=== Passage for review ===
┄┄┄┄┄┄

Henrique Malvar hopes to impress a tough crowd with “tricks” hot from Microsoft’s research labs. His show-and-tell features the latest magic in sound and image digital signal processing, soon to appear on your PC or laptop.

Malvar’s researchers have improved computer microphones so they can isolate a human voice within an acoustic din. They’ve also managed to reduce the echo often encountered on cell phone calls, and to clean up the “mooshy” sound of speaker phones. Another nifty advance from Malvar’s folks: eliminating transmission delays in voice over IP, by speeding up or slowing down incoming data packets.

┄┄┄┄┄┄

=== Things to do ===
- A) According to the passage on Microsoft's signal-processing research, how do Malvar's researchers eliminate transmission delays in voice over IP?
- B) Summarize the passage on Microsoft's signal-processing research in two sentences.
- C) Proceed with the passage on Microsoft's signal-processing research, picking up after its final sentence.

┄┄┄┄┄┄

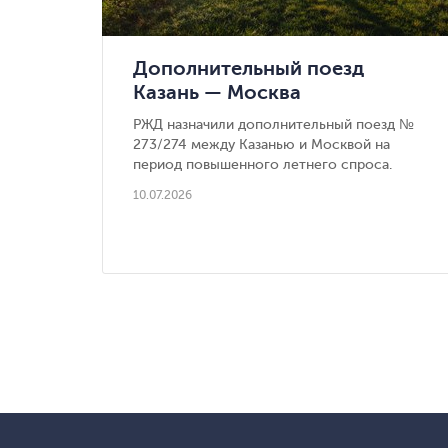
Дополнительный поезд
Казань — Москва
РЖД назначили дополнительный поезд №
273/274 между Казанью и Москвой на
период повышенного летнего спроса.
10.07.2026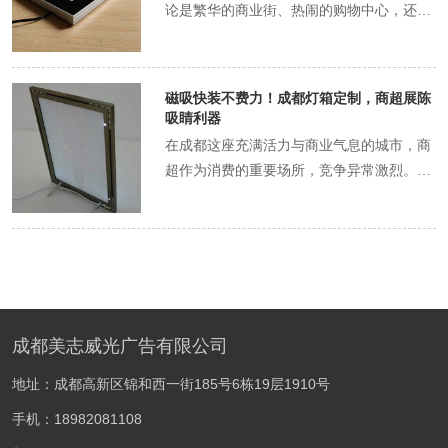
装过程较为繁琐。首先要确定招牌的安装位
论是繁华的商业街、热闹的购物中心，还是
水容易渗入内部，损坏电器元件，导致灯箱
销活动的快速搭建 成都的商业氛围十分浓
置，然后进行精确的测量和标记，接着使用
人来人往的交通枢纽，广告宣传都无处不
无法正常工作。而到了秋冬季节，成都又时
厚，各大商场、超市、品牌专卖店等经常会
电钻等工具在墙面上打孔，再安装膨胀螺丝
在。在众多广告形式中，磁吸灯箱凭借其高
常遭遇大风天气，强劲的风力可能会对广告
举办各类促销活动。为了在活动期间吸引更
或钉子，之后将招牌固定在墙面上。整个过
清显色和稳固磁吸的独特优势，成为昼夜宣
灯箱的结构造成破坏，使其出现摇晃、变形
磁吸快装不费力！成都灯箱定制，商超展陈
多的顾客，商家需要在店铺周边、商场入口
程不仅耗时较长，而且对安装人员的技术要
传的得力助手，让商家的宣传信息时刻在
甚至脱落的情况，不仅影响广告宣传效果，
吸睛利器
等显眼位置快速搭建广告展示区域。然而，
求较高。如果安装不当，可能会导致招牌安
线，吸引着过往人群的目光。 成都宣传场景
还可能对行人和周边设施造成安全隐患。 高
在成都这座充满活力与商业气息的城市，商
传统的广告搭建方式往往需要耗费大量的时
装不牢固，存在安全隐患。 更换维护成本高
的多元需求 繁华商业街的激烈竞争 成都的
昂的广告位成本与维护压力 成都商业街是城
超作为消费的重要场所，竞争异常激烈。为
间和人力，从准备材料、安装框架到固定画
昂 当店铺需要更换招牌或者对招牌进行维护
商业街向来是商家必争之地，这里汇聚了各
市的核心商业区域，人流量大、消费潜力
了在众多竞争对手中脱颖而出，吸引消费者
面，每一个环节都可能遇到各种问题，如工
时，传统安装方式的成本较高。由于招牌是
种品牌和店铺，竞争异常激烈。在白天，阳
高，因此广告位的租金成本也相对较高。商
的目光，商超在展陈方面可谓下足了功夫。
具不齐全、安装不牢固等，导致搭建效率低
通过打孔、钉钉的方式固定在墙面上的，更
光明媚，街道上行人如织，商家需要通过清
家在投入大量资金租赁广告位后，还希望广
而灯箱作为展陈的关键元素，其定制与安装
下，无法及时满足促销活动的需求。 文化节
换时需要先将原有的招牌拆除，这可能会对
晰、鲜艳的广告来吸引消费者的注意力，突
告灯箱能够长期稳定地运行，以实现极佳的
方式直接影响着展示效果和运营效率。其
庆活动的灵活展示 成都拥有丰富的文化资源
墙面造成进一步的破坏。而且，拆除后的墙
出自身品牌和产品的特色。而到了夜晚，华
宣传效果和投资回报。然而，传统的广告灯
中，磁吸快装灯箱凭借其独特的优势，成为
和众多的节庆活动，如庙会、灯会、音乐节
面需要重新进行修复和粉刷，增加了装修成
灯初上，商业街的热闹氛围愈发浓厚，此时
箱在面对成都复杂的气候条件时，容易出现
成都商超展陈的吸睛利器。 成都商超展陈的
等。这些活动通常在特定的时间段内举行，
本。此外，如果招牌的尺寸、形状发生变
广告灯箱不仅要继续发挥作用，还要在灯光
各种故障，需要频繁进行维护和更换，这不
成都美志威光广告有限公司
现状与需求 竞争激烈，视觉吸引是关键 成
场地也各不相同，需要在短时间内完成广告
化，还需要重新打孔安装，进一步提高了更
的映衬下营造出独特的氛围，激发消费者的
仅增加了商家的运营成本，还可能因维护不
都的商超市场呈现出多元化、高密度的特
布展，以营造活动氛围、宣传活动内容。但
换的难度和成本。 成都磁吸灯箱：无钉安装
地址：成都高新区锦和西一街185号6栋19层1910号
购物欲望。因此，商业街的广告灯箱需要具
及时而影响广告的正常展示，降低宣传效
点。从大型的综合购物中心到小型的社区超
活动场地的地面条件、周边环境等往往比较
的创新优势 保护墙面完整美观 成都磁吸灯
备高清显色的能力，无论白天黑夜都能呈现
果。 磁吸灯箱耐候抗风的独特优势 优质材
手机：18982081108
市，各种业态的商超遍布城市各个角落。在
复杂，传统的广告固定方式可能无法适应不
箱采用了先进的磁吸技术，无需在墙面上打
出完美的视觉效果。 购物中心的全时段运营
质，抵御恶劣天气 磁吸灯箱通常采用高强度
如此激烈的竞争环境下，消费者面临着众多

┄┄┄┄┄┄

=== Answers for each item ===
- A) They speed up or slow down incoming data packets.

- B) Henrique Malvar hopes to impress a tough crowd with new sound and image digital signal processing advances from Microsoft's research labs that will soon appear on PCs and laptops. His researchers have improved computer microphones to isolate a human voice amid noise, reduced echo on cell phone calls, cleaned up speaker phone sound, and eliminated voice over IP transmission delays by speeding up or slowing down incoming data packets.

- C)
Malvar’s got high expectations for breakthroughs from the image processing labs. “I hope these will affect everybody’s lives,” he says. Malvar unveiled “image stitching” software that can automatically create panoramas from a bunch of unaligned pictures of a common theme. New software can also merge different photographs of the same subject into a single shot by “taking the best part of each one.” Bye-bye red eye. There’s also Malvar’s Big Picture application, which can automatically meld hundreds of photos of some environment “to create a humongous panorama” in which one can delve at the finest of resolutions. He demonstrated this using a photograph of the entire Seattle cityscape, into which he zoomed to discover a pair of worker’s green gloves lying atop a skyscraper work site.

The piece de resistance was “Photosynth,” recently released on the web, which enables disparate users to piece together “group images that share a context” into a single, three-dimensional image. Imagine hundreds of separate tourist photos of a famous site like St. Peter’s Square, assembled into an organized whole by a digital higher power. Users can navigate through the entire environment, piece by piece or as a unified space. It is “augmented reality,” says Malvar, “the collision of virtual and real worlds. People can go and visit to see things they’ve never seen before.”